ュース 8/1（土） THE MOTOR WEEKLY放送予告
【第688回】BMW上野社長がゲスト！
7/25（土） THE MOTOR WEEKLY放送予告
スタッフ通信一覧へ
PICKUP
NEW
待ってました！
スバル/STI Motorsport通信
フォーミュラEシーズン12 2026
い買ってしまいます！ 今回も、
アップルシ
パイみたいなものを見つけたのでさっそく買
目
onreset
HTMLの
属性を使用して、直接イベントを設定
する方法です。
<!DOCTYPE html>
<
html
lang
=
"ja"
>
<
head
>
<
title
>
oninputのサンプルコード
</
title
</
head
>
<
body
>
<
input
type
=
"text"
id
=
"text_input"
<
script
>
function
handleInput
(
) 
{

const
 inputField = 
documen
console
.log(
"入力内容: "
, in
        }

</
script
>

Work task
In the material above, report how many lines hold the word "WEEKLY放送予告", and add nothing to the figure.

Task solution
2